It sounds like you want to simulate from a truncated distribution, and in your specific example, a truncated normal.

There are a variety of methods for doing so, some simple, some relatively efficient.

I'll illustrate some approaches on your normal example.

  1. Here's on very simple method for generating one at a time (in some kind of pseudocode):

    $\tt{repeat}$ generate $x_i$ from N(mean,sd) $\tt{until}$ lower $\leq x_i\leq$ upper

    enter image description here

    If most of the distribution is within the bounds, this is pretty reasonable but it can get quite slow if you nearly always generate outside the limits.

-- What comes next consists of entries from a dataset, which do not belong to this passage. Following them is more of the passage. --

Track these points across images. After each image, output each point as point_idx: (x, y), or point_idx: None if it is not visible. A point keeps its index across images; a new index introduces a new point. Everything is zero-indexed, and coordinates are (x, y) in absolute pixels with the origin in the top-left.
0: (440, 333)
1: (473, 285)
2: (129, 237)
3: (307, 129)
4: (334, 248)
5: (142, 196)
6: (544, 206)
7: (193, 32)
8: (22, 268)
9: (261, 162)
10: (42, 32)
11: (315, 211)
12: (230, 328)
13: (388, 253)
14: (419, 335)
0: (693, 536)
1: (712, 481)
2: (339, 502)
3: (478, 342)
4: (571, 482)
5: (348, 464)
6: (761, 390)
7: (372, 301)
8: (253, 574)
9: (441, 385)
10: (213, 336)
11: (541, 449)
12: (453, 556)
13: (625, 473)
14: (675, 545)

    In R you could avoid the one-at-a-time loop by computing the area within the bounds and generate enough values that you could be almost certain that after throwing out the values outside the bounds you still had as many values as needed.

  2. You could use accept-reject with some suitable majorizing function over the interval (in some cases uniform will be good enough). If the limits were reasonably narrow relative to the s.d. but you weren't far into the tail, a uniform majorizing would work okay with the normal, for example.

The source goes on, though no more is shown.